I spent the night in the town of Cotzol. The beds here were really comfortable and only cost 50 Quetzales a night. I also paid 20 Quetzales each for dinner after I arrived and breakfast in the morning. The locals in Cotzol had a board which set out a rotational system that determined which home I would go to for each meal.
Most people will take two days to complete this trek (hiking 5-6 hours each day) however some people take three days in order to have a more immersive culture experience in each of the towns. I enjoy walking through these Ixil towns because everyone was friendly and welcoming. Although I thought it was amusing that all the little kids saw me as a boogeyman when they spotted me.
I would recommend hiring a local guide for this trek who knows the area really well and share also share their experience about the ‘Silent Genocide’ which took place in this region during the early 1980s.
*BONUS* Multi-Day Hikes
If you complete the Nebaj-Acul hike and want to extend your hike for a few days, there are a couple options. First continue west through the towns of Xexocom and Chortiz.

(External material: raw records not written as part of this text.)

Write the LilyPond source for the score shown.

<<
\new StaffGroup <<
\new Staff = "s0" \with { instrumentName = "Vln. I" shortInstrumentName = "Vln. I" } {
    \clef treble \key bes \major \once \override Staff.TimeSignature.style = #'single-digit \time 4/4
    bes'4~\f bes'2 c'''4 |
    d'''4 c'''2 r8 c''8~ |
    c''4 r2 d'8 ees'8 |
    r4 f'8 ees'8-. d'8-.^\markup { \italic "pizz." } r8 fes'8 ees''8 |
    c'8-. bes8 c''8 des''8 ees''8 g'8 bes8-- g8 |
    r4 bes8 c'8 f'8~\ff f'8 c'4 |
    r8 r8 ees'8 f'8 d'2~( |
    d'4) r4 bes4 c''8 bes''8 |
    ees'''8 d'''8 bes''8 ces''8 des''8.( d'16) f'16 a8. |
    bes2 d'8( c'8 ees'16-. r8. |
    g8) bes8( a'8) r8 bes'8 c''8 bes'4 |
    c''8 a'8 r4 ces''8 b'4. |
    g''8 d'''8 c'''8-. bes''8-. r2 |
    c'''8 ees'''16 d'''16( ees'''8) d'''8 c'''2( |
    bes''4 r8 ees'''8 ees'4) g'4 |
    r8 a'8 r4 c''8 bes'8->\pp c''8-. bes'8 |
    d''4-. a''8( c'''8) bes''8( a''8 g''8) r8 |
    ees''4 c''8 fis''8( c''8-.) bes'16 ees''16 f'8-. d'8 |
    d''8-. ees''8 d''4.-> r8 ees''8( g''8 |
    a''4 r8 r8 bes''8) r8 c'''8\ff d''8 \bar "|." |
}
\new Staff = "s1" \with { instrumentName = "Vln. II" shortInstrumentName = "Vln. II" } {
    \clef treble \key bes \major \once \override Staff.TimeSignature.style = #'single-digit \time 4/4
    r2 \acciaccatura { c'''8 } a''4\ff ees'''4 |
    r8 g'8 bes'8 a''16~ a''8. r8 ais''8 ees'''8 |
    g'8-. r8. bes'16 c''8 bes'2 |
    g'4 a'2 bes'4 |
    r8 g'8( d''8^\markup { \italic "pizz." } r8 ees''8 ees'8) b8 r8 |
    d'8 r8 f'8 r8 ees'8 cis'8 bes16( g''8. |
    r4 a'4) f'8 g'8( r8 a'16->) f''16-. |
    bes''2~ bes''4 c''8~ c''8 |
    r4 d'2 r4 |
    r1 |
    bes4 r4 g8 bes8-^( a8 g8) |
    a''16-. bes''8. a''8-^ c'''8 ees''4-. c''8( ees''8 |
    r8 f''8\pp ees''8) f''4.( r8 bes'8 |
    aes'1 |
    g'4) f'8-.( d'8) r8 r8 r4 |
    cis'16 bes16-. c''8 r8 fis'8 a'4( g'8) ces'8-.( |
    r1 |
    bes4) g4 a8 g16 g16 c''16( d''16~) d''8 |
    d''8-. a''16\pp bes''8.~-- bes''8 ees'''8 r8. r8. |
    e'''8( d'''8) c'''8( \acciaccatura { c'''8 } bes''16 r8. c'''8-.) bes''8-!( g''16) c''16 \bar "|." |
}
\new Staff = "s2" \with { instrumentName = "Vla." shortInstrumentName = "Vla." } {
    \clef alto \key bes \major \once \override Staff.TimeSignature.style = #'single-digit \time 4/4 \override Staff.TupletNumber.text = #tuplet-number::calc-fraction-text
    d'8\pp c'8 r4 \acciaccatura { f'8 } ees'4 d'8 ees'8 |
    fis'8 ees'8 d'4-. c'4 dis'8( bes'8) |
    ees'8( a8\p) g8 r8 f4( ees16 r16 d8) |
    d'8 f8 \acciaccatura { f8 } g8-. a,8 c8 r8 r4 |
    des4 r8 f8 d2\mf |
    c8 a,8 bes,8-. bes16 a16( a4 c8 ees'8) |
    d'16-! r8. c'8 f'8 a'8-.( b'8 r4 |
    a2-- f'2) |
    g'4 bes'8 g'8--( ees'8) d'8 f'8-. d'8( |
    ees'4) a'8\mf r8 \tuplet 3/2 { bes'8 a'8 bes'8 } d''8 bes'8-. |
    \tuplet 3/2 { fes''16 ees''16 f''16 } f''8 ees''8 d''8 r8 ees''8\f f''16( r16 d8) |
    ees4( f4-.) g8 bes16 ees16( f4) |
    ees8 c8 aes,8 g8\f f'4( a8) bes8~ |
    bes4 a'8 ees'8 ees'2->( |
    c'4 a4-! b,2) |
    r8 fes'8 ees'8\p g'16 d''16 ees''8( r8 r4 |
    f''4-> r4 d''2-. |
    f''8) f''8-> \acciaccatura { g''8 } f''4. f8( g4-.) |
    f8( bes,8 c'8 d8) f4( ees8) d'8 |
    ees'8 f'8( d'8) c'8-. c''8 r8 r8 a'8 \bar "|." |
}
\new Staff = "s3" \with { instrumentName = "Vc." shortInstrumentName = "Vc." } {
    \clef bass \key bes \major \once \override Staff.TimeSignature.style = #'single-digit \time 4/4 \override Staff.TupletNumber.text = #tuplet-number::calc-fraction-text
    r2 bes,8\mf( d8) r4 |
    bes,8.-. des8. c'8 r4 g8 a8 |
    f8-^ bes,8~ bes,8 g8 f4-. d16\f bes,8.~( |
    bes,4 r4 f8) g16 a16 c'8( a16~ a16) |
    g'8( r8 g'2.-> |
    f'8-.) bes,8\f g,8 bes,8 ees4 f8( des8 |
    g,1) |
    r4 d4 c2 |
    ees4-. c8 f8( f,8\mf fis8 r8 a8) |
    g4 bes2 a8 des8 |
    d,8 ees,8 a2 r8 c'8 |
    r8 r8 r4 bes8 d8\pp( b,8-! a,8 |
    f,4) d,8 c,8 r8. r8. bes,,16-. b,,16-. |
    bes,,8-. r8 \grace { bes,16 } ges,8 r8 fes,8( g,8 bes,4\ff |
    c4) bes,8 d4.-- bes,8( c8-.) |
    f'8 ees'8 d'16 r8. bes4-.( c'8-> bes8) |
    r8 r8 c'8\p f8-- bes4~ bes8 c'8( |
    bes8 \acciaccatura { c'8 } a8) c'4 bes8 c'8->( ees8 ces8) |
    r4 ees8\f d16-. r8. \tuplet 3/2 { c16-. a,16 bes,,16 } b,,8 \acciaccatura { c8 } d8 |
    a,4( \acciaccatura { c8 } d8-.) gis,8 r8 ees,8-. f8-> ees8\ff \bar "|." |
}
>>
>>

If you want to stay in the same region (Quiche), spend the night in Parramos Grande before continuing east towards Xepium. There are lodging options in each of the towns mentioned above. From Xepium, there is a chicken bus coming from Salquil you can take all the way back to Nebaj.
The more popular and challenging hike to Todos Santos continues onto Palop. before turning back west towards through the towns of Capellania and Ventosa before finishing in Todos Santos. This hike is a steady incline compared to the previous hike.
The highest point is La Torre which stands at 3870 meters (12,697 feet) before your descent into Ventosa. There is also the option to take a chicken bus from Ventosa to Todos Santos if you are limited on time.
These are some helpful links that provide more excellent information about this beautiful area of Guatemala.
Nebaj.com is packed with plenty of tips and things to do in Nebaj and the surrounding area.
Hacienda San Antonio is a cheese farm located just outside Acul. They also have beds there if you want to stay a night or two.
Guia Ixiles offers a variety of hiking tours with local guides.
Quetzaltrekkers is based out of Xela and does a Nebaj-Todos Santos group hike twice a month.